Stored entries ->
## Start
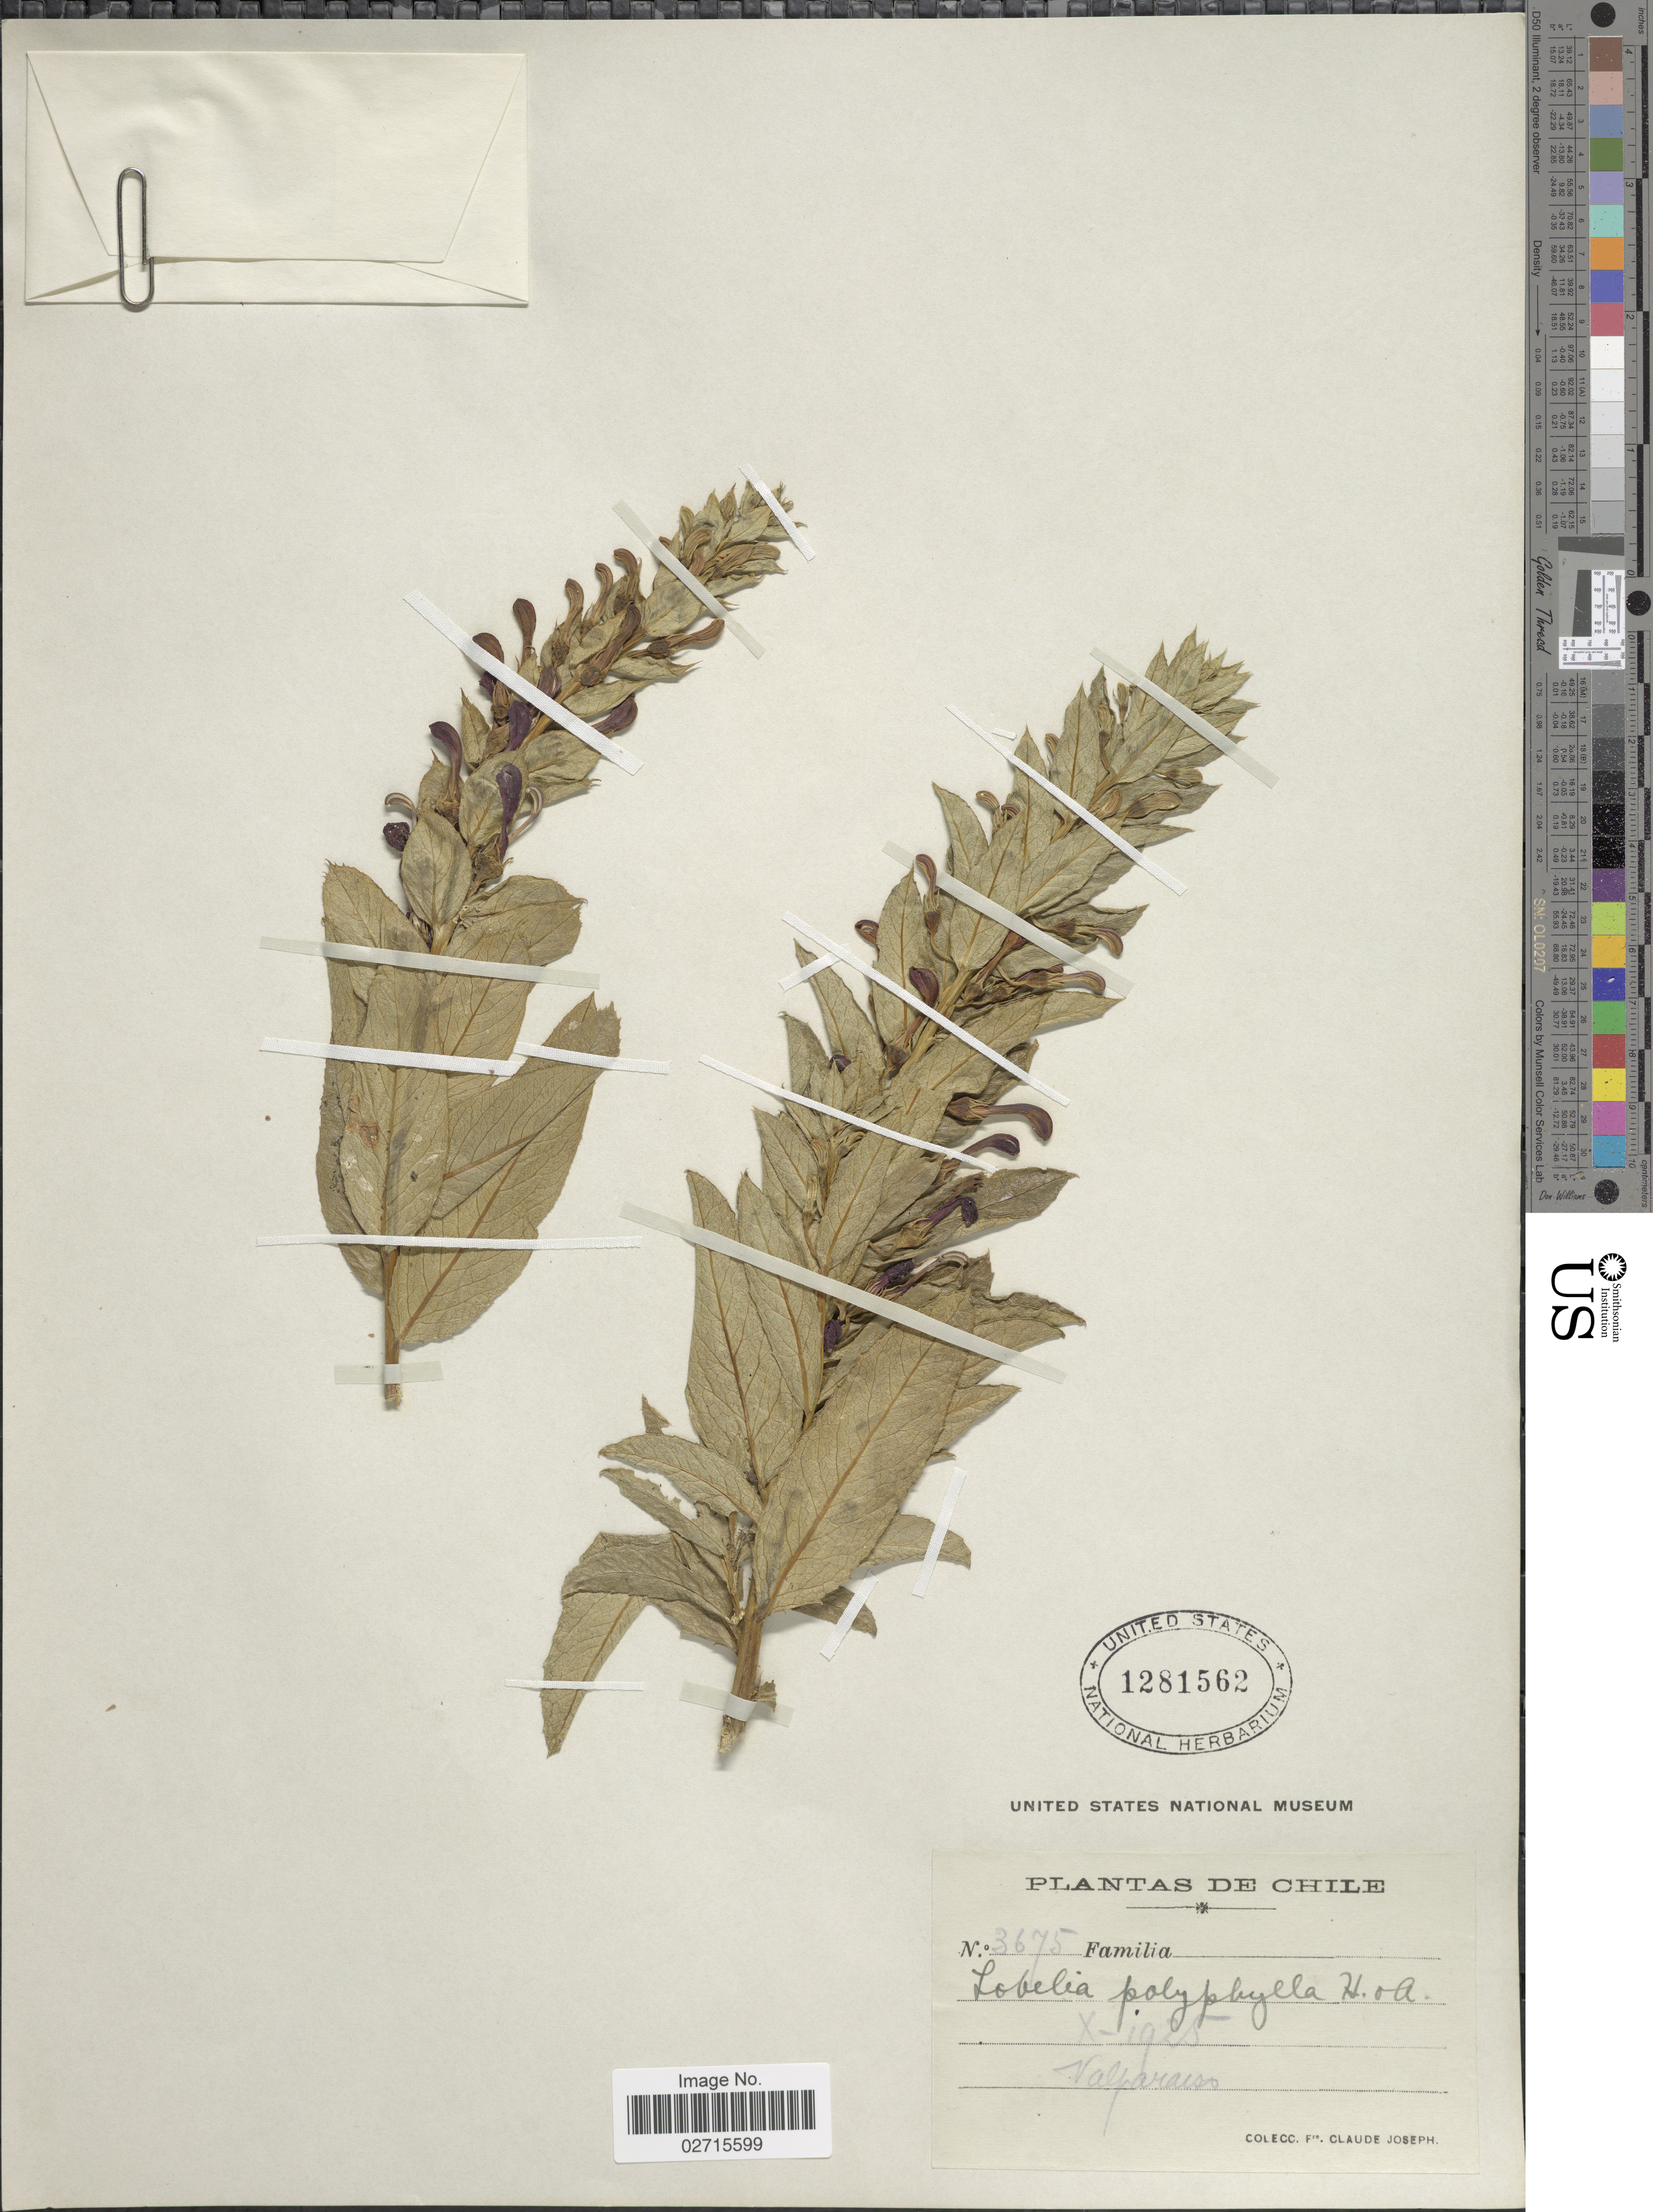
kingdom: Plantae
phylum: Tracheophyta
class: Magnoliopsida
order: Asterales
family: Campanulaceae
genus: Lobelia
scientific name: Lobelia polyphylla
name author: Hook. & Arn.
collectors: Bro. Claude-Joseph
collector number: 3675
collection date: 1925-10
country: Chile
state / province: Valparaíso (V)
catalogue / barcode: US 1281562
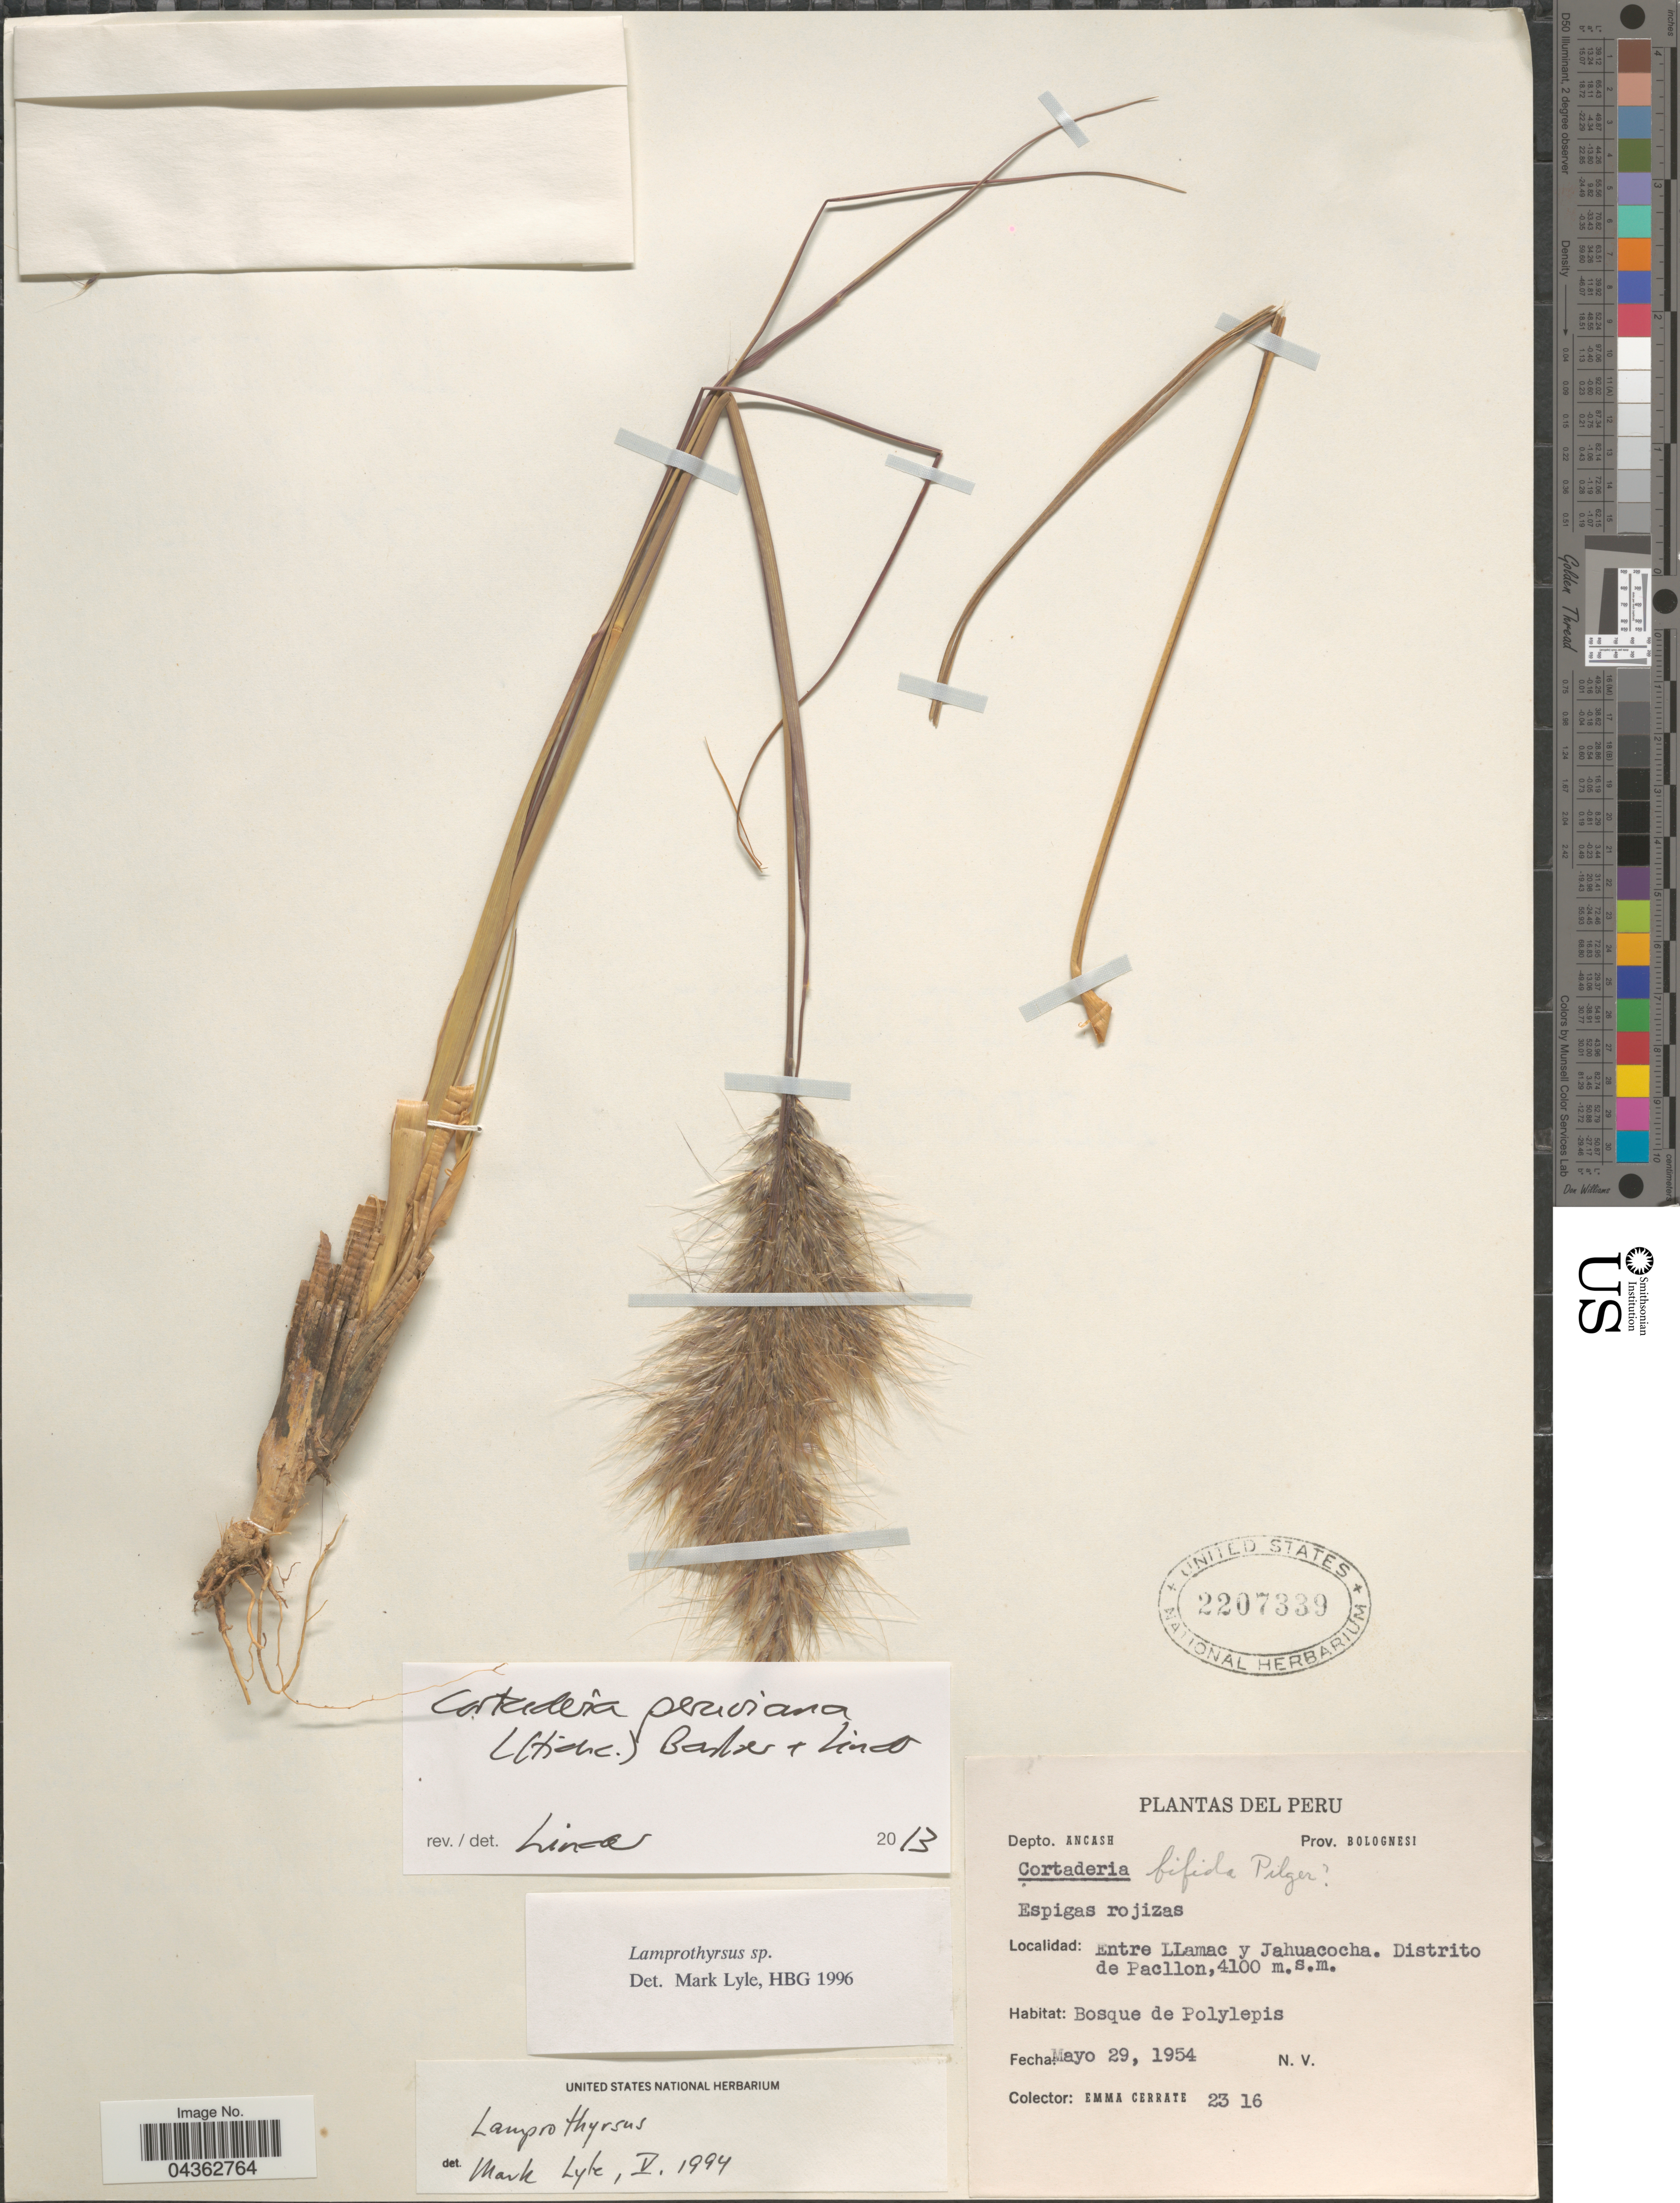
## End
What is asked -> Turn the lines of the entries into a numbered list, skipping any blank lines and leaving out the pictures.

Exercise solution ->
1. kingdom: Plantae
2. phylum: Tracheophyta
3. class: Magnoliopsida
4. order: Asterales
5. family: Campanulaceae
6. genus: Lobelia
7. scientific name: Lobelia polyphylla
8. name author: Hook. & Arn.
9. collectors: Bro. Claude-Joseph
10. collector number: 3675
11. collection date: 1925-10
12. country: Chile
13. state / province: Valparaíso (V)
14. catalogue / barcode: US 1281562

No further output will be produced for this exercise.